Three hundred eight patients with scleroderma (272 women, 36 men, mean age 49 years [range 18-80]) were enrolled. One hundred fifty seven were assigned to receive iloprost and 151 to receive placebo. One hundred forty-three patients in the iloprost group (91.1%) and 144 in the placebo group (95.4%) completed the 6-week treatment phase. Fifteen of these treated patients (8 iloprost, 7 placebo) failed to complete all of the followup visits. The mean reduction in the average duration of attacks from baseline to week 5-6 was 24.32 minutes in the iloprost group and 34.34 minutes in the placebo group (P = 0.569). Likewise, the mean reduction from baseline to week 5-6 in the daily frequency of attacks was 1.02 in the iloprost group and 0.83 in the placebo group (P = 0.459). The Raynaud's condition score, a patient-completed assessment of the severity of RP attacks, was reduced by 1.32 in the iloprost group and 1.00 in the placebo group (P = 0.323). The lack of significant difference between treatment groups did not change when a variety of factors, including use of other vasodilators, duration of disease, classification of scleroderma (limited versus diffuse), or number of baseline digital ulcers were taken into account. Premature withdrawal from the study due to adverse events occurred in 10 patients (6.4%) in the iloprost group and 3 (2.0%) in the placebo group (P = 0.058).
Oral iloprost at a dosage of 50 microg twice daily is no better than placebo for management of RP secondary to scleroderma, either during 6 weeks of treatment or during 6 weeks of posttreatment followup.
评估前列环素类似物伊洛前列素口服制剂对系统性硬化症(硬皮病)继发雷诺现象(RP)患者的疗效和耐受性。
在大学及社区医疗中心进行了一项多中心、随机、平行组、安慰剂对照的双盲研究。患者被随机分配,每日两次口服50微克伊洛前列素或服用含安慰剂的相同明胶胶囊,为期6周。观察指标包括RP发作的平均每日总时长、RP发作的平均次数,以及通过标准化每日日志对RP状况进行评分。

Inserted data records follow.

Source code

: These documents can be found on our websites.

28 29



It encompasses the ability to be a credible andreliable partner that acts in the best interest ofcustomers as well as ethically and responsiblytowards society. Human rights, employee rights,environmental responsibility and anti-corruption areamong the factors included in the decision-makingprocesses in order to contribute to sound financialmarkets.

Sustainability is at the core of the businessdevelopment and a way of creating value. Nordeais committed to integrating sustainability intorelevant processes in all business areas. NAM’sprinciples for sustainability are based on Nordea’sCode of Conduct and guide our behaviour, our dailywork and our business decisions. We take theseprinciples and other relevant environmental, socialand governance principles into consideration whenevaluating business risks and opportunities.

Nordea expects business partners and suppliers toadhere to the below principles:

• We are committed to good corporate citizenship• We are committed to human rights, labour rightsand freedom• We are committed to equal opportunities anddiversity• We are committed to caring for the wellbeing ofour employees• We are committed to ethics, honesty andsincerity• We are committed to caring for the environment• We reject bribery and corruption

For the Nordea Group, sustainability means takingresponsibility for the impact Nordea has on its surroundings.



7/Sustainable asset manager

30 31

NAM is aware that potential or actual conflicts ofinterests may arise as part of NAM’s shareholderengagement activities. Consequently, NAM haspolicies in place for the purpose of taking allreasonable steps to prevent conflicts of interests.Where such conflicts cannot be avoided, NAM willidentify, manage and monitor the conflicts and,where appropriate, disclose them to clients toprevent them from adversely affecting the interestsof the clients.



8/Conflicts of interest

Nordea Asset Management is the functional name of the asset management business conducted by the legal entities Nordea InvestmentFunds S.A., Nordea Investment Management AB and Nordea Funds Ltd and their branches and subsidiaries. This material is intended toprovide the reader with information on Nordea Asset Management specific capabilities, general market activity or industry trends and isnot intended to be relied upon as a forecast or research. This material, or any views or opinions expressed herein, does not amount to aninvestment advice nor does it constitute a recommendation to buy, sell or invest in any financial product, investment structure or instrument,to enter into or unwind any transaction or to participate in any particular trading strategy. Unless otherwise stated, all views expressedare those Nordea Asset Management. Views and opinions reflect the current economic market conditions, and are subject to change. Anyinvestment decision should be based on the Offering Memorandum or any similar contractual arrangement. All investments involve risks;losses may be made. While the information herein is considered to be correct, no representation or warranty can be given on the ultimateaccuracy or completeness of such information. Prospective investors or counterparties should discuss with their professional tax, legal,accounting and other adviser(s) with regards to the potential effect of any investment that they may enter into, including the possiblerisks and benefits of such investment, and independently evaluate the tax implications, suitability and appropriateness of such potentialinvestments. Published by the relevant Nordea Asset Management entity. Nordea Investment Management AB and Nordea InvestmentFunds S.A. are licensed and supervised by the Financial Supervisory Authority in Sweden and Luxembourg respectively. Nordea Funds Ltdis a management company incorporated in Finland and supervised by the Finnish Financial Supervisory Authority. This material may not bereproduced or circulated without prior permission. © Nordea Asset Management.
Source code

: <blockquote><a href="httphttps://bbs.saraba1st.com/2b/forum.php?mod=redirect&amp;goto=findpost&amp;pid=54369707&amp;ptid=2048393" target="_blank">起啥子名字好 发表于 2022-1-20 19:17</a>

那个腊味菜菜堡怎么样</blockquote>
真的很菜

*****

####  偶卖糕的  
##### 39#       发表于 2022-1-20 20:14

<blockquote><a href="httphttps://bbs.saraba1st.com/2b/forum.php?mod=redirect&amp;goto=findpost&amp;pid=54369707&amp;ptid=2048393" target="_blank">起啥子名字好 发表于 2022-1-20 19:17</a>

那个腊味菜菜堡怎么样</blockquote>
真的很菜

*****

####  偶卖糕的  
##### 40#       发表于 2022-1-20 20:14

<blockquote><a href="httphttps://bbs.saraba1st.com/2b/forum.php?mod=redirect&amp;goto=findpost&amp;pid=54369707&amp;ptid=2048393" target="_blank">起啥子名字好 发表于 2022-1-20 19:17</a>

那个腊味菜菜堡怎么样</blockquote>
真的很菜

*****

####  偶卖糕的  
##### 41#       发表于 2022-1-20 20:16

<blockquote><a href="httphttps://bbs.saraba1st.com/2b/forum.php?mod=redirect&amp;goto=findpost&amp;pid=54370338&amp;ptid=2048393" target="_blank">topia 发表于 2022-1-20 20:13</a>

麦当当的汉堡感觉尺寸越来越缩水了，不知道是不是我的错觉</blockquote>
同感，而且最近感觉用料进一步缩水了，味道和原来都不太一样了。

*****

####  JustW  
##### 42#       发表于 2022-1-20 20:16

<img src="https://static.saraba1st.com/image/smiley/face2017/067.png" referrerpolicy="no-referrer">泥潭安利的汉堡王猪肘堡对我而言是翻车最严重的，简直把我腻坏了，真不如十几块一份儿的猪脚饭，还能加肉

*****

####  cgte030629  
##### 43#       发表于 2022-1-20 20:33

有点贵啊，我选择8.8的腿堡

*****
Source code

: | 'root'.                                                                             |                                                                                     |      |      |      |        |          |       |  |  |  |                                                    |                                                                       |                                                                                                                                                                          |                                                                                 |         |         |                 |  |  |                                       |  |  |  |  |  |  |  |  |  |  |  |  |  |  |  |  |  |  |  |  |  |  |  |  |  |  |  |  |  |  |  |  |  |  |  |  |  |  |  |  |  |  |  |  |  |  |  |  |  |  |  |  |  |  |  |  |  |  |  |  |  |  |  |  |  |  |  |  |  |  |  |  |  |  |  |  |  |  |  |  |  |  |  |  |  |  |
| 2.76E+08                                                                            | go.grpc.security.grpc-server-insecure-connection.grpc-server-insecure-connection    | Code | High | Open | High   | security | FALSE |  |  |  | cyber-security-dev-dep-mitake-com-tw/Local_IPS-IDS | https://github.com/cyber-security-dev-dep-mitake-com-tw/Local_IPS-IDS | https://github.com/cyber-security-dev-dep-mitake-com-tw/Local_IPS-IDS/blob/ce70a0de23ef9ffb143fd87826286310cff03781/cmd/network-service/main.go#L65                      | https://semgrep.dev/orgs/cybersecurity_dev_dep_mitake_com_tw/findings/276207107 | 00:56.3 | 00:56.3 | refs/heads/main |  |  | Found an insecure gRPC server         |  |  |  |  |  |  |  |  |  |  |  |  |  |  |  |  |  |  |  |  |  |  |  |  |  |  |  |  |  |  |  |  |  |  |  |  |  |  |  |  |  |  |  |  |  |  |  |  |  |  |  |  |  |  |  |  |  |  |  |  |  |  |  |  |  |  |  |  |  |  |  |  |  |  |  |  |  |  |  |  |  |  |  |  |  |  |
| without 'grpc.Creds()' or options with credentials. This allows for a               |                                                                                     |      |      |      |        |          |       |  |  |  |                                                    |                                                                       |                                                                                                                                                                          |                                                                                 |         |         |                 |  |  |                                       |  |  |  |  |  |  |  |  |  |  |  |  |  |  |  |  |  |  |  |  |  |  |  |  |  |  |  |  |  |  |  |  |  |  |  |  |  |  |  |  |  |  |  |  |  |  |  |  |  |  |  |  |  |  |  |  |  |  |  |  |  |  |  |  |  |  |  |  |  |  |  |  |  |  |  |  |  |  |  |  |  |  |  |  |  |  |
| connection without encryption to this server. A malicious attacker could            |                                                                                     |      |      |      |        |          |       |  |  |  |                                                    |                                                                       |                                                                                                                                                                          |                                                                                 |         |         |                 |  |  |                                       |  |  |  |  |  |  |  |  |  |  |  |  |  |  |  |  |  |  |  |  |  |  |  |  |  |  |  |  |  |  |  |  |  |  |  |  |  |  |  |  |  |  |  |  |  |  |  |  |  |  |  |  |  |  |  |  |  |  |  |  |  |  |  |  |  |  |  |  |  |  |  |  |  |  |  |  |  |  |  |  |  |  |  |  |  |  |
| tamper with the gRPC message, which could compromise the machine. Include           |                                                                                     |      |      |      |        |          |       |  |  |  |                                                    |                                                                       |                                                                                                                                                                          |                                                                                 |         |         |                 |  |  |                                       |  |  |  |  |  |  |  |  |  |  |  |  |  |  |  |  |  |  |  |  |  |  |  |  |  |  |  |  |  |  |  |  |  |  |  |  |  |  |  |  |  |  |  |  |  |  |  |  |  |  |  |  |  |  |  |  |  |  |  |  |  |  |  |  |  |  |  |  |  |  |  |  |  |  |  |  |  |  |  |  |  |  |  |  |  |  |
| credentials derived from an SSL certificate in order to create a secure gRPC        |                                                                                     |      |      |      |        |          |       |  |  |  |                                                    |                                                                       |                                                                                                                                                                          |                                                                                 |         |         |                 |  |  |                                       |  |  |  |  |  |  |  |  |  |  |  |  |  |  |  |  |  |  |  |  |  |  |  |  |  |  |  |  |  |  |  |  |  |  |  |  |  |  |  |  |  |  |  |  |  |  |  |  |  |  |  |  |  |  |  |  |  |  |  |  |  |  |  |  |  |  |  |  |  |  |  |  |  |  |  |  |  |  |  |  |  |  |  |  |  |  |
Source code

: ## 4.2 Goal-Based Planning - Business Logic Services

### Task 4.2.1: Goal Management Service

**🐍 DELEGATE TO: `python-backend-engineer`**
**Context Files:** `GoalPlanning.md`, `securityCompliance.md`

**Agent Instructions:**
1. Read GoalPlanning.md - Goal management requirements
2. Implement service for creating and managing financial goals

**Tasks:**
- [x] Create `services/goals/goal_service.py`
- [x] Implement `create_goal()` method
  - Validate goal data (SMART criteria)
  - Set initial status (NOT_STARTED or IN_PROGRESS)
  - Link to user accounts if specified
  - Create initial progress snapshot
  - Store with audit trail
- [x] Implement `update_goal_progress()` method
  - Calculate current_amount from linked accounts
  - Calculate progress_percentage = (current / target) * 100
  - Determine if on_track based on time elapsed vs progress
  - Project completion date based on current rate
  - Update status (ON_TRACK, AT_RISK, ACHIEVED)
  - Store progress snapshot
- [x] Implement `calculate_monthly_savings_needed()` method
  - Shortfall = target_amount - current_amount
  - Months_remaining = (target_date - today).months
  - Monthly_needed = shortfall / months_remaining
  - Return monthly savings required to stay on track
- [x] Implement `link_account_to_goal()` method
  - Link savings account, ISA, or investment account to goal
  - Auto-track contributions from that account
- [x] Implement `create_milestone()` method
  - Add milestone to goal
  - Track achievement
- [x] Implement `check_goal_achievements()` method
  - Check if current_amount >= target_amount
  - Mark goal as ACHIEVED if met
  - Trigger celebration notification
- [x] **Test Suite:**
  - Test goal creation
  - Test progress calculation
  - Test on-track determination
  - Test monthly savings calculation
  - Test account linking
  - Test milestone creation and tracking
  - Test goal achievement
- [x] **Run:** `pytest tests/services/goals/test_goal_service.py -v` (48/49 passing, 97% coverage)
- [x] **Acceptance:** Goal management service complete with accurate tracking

共纳入308例硬皮病患者(272例女性,36例男性,平均年龄49岁[范围18 - 80岁])。157例被分配接受伊洛前列素治疗,151例接受安慰剂治疗。伊洛前列素组143例患者(91.1%)和安慰剂组144例患者(95.4%)完成了6周的治疗阶段。这些接受治疗的患者中有15例(8例伊洛前列素组,7例安慰剂组)未完成所有随访。从基线至第5 - 6周,伊洛前列素组发作平均时长的平均减少量为24.32分钟,安慰剂组为34.34分钟(P = 0.569)。同样,从基线至第5 - 6周,伊洛前列素组发作的每日平均次数减少量为1.02次,安慰剂组为0.83次(P = 0.459)。伊洛前列素组患者完成的RP发作严重程度评估指标——雷诺状况评分降低了1.32分,安慰剂组降低了1.00分(P = 0.323)。当考虑多种因素,包括是否使用其他血管扩张剂、病程、硬皮病分类(局限性与弥漫性)或基线指端溃疡数量时,治疗组之间缺乏显著差异的情况并未改变。伊洛前列素组有10例患者(6.4%)因不良事件提前退出研究,安慰剂组有3例患者(2.0%)提前退出(P = 0.058)。
每日两次口服50微克伊洛前列素在治疗6周期间或治疗后6周的随访期间,对于硬皮病继发RP的治疗效果并不优于安慰剂。